What’s wrong with the auto industry? Technology overload

Michael James

Has the ever-expanding technology in new cars reached saturation?

Technology thrives in the automotive industry. Safety, performance and efficiency are improving in cars and trucks at a wickedly fast pace.

Mobile device connection to the Internet, navigation systems, emergency response systems and driving habit-monitoring devices has revolutionized the auto industry.

But as automakers continue to keep drivers connected in their vehicles at the same pace as when they’re not behind the wheel, is there reason for concern?

Is too much of good thing not so good? Or, have consumers gained more confidence that carmakers’ ever-advancing innovation overrides the need for technology distraction concerns?


Has the ever-expanding technology in new cars reached saturation?
Has the ever-expanding technology in new cars reached saturation?

According to Harris Interactive, the marketing research company in Rochester, N.Y., that conducts the annual AutoTECHCAST study, the answer has slightly shifted toward the later.

Still, distraction via in-car connectivity remains a concern.

The percentage of auto consumers experiencing a distracted driving experience dropped from 84 percent in 2012 to 82 percent in 2013, according to the Harris poll.

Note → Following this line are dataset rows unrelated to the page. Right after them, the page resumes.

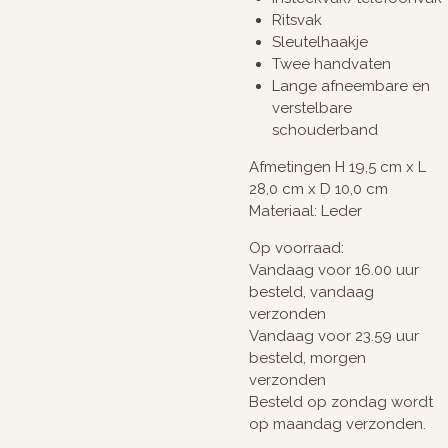
Ritsvak
Sleutelhaakje
Twee handvaten
Lange afneembare en
verstelbare
schouderband
Afmetingen H 19,5 cm x L
28,0 cm x D 10,0 cm
Materiaal: Leder
Op voorraad:
Vandaag voor 16.00 uur
besteld, vandaag
verzonden
Vandaag voor 23.59 uur
besteld, morgen
verzonden
Besteld op zondag wordt
op maandag verzonden.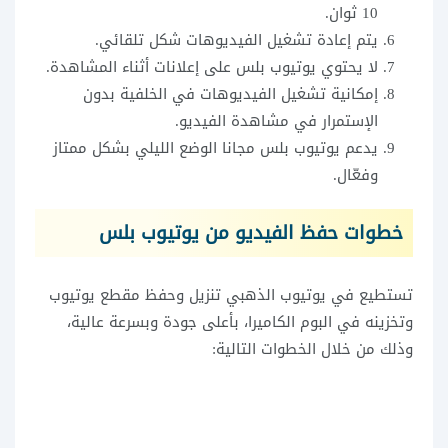
10 ثوان.
يتم إعادة تشغيل الفيديوهات شكل تلقائي.
لا يحتوي يوتيوب بلس على إعلانات أثناء المشاهدة.
إمكانية تشغيل الفيديوهات في الخلفية بدون
الإستمرار في مشاهدة الفيديو.
يدعم يوتيوب بلس مجانا الوضع الليلي بشكل ممتاز
وفعّال.
خطوات حفظ الفيديو من يوتيوب بلس
تستطيع في يوتيوب الذهبي تنزيل وحفظ مقطع يوتيوب
وتخزينه في البوم الكاميرا، بأعلى جودة وبسرعة عالية،
وذلك من خلال الخطوات التالية: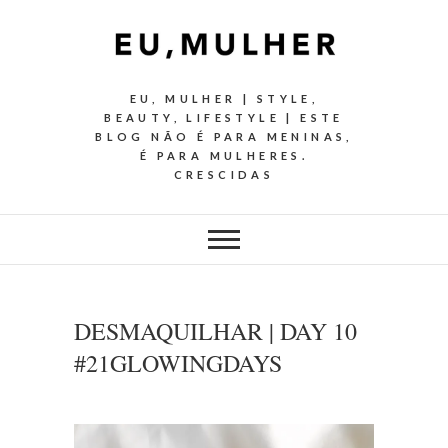
EU, MULHER | STYLE,
BEAUTY, LIFESTYLE | ESTE
BLOG NÃO É PARA MENINAS,
É PARA MULHERES.
CRESCIDAS
DESMAQUILHAR | DAY 10
#21GLOWINGDAYS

A similar study by the National Highway Transportation Safety Administration (NHTSA) in 2012 revealed concurring statistics. While driving distraction concern issues remain a major topic in the auto industry, there has been improvement. More public awareness, new driving laws and a greater appreciation on new technology are key reasons.

Among newer innovations, back-up camera (38% 2012, 47% 2013), adaptive Headlamps (31% 2012, 37% 2013), blind spot warning (29% 2012, 36% 2013), emergency front collision warning (25% 2012, 29% 2013) and surround view system (18% 2012, 28% 2013) have had the largest growth in important to consumers in the past year.

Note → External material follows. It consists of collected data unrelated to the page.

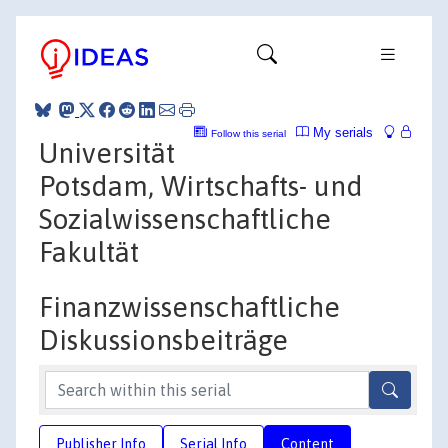
My serials
Follow this serial
Universität
Potsdam, Wirtschafts- und
Sozialwissenschaftliche
Fakultät
Finanzwissenschaftliche
Diskussionsbeiträge
Publisher Info
Serial Info
Content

“While both the NHTSA report and the AutoTECHCAST study show declines in some distracted driving activities, there remains a long road ahead in the race to get distracted driving under control,” said Mike Chadsey, Vice President, Automotive Solutions Consultant, Harris Interactive. “However, it seems that the message is starting to get through to consumers, as fewer are reporting engaging in distracted driving activities.”

The Harris Interactive included decreases in several key activity areas: making a phone call (53% in 2012, 47% in 2013), receiving a phone call (59% in 2012, 53% in 2013), and reading a text message (25% in 2013, 23% in 2012).

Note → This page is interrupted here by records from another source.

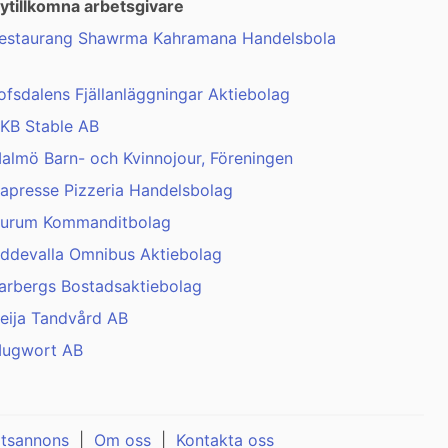
ytillkomna arbetsgivare
estaurang Shawrma Kahramana Handelsbola
ofsdalens Fjällanläggningar Aktiebolag
KB Stable AB
almö Barn- och Kvinnojour, Föreningen
apresse Pizzeria Handelsbolag
urum Kommanditbolag
ddevalla Omnibus Aktiebolag
arbergs Bostadsaktiebolag
eija Tandvård AB
ugwort AB
atsannons
|
Om oss
|
Kontakta oss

Following the 2012 poll, Chadsey’s assessment was slightly different.

“The fear of technology distraction seems to outweigh the other perceived benefits of having in-car connectivity options,” he said “Carmakers should take note. Depending on the generation of their target market, in-car connectivity can have influence on the buying decision, but too much of a good thing may just be too much.”

Last April, the federal government expressed its concerns. It recommended to automakers a voluntary limit to technology in vehicles. The NHTSA stressed that drivers should remained focused on driving not technological wizardry.